Pour Olivia Grégoire, "le premier des freins, c'est qu'on a trop longtemps perçu et présenté la RSE comme une contrainte réglementaire. Par manque de temps ou de pédagogie, la RSE n'a pas été traitée comme un atout stratégique, et a souvent été vue comme un poste de dépenses accessoire à gérer dans un contexte de contraintes de court terme : quand il fallait sabrer dans les budgets, la RSE était la première victime. Elle a été cantonnée à une démarche d'image de marque et de communication. C'est ce qui a d'ailleurs conduit à des campagnes d'éco-blanchiment qui, dénoncées par les ONG, qui ont au moins permis de faire prendre conscience du risque réputationnel inhérent à une RSE de vitrine. Heureusement, depuis 2017, les choses sont en train de changer. L'un des grands apports du quinquennat sur ce sujet a été la loi PACTE (Plan d'action pour la croissance et la transformation des entreprises), qui a permis de proposer une vraie boîte à outils au service des entreprises souhaitant devenir plus responsables", analyse-t-elle.
Des défis à venir
Malgré ces obstacles, les multiples prises de conscience (consommateurs, salariés, directions, etc.) vont dans le sens d'une généralisation des achats responsables. Mais il n'est pas interdit de donner un coup de pouce au phénomène. Ansi, avec la réformé du label RFAR, les acteurs publics vont devoir se montrer encore plus exemplaires et tenter de l'obtenir en masse. Objectif : 80% des achats de l'Etat labellisés à fin 2022 !

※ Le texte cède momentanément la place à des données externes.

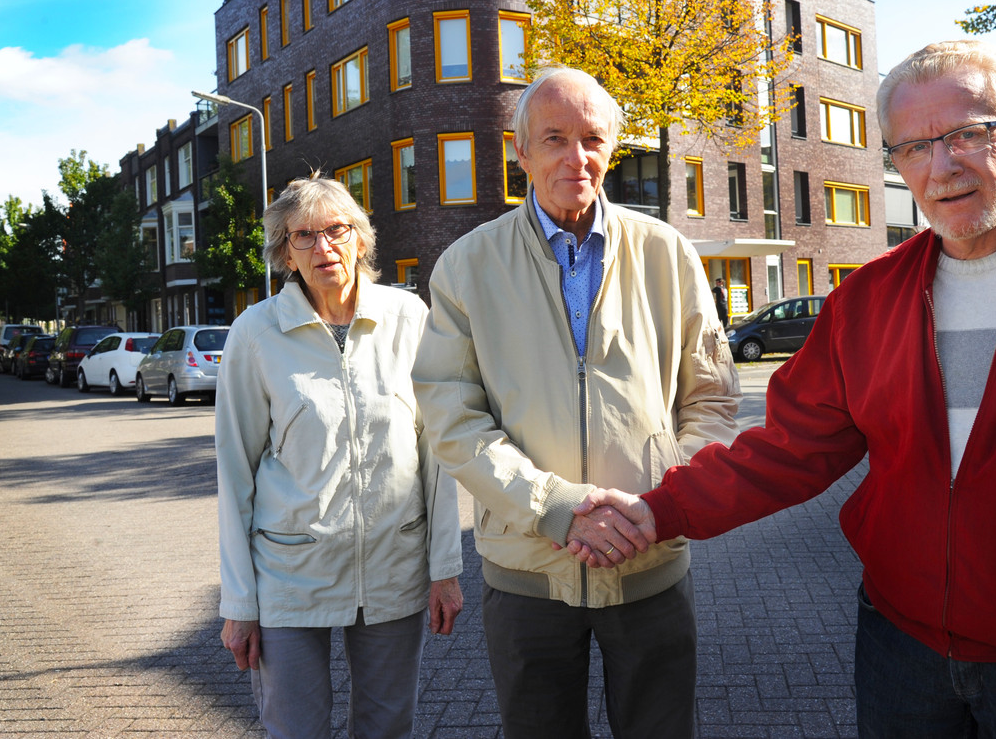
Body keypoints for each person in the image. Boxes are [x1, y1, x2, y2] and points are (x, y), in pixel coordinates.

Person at [572, 41, 996, 738]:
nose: (942, 166)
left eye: (967, 134)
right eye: (913, 148)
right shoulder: (868, 300)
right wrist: (656, 512)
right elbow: (787, 451)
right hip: (900, 652)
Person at [412, 66, 741, 739]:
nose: (576, 157)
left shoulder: (667, 253)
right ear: (521, 151)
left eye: (592, 138)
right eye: (554, 138)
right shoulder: (467, 266)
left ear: (612, 149)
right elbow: (450, 416)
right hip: (529, 575)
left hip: (649, 562)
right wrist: (555, 509)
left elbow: (710, 396)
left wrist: (658, 505)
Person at [215, 175, 464, 739]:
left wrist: (444, 568)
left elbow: (436, 452)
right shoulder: (255, 334)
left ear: (360, 238)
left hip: (394, 568)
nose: (323, 248)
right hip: (289, 575)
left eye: (336, 230)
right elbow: (234, 474)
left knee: (386, 727)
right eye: (304, 236)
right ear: (285, 253)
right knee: (296, 729)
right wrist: (240, 602)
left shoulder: (408, 319)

Ministère des Armées : le bon élève
En 2010, le ministère des Armées fut un des premiers à signer la charte des Achats Responsables et depuis 2014, il est détenteur du label Relations Fournisseurs Achats Responsables. Il est remis pour une durée de trois ans, avec une vérification annuelle sur des critères rédhibitoires par un auditeur indépendant agréé. En 2021, son budget se montait à 39,2 milliards d'euros. Le site internet des achats du ministère est le vecteur d'environ 5 milliards d'achats par an, ce qui en fait le plus gros acheteur public labellisé.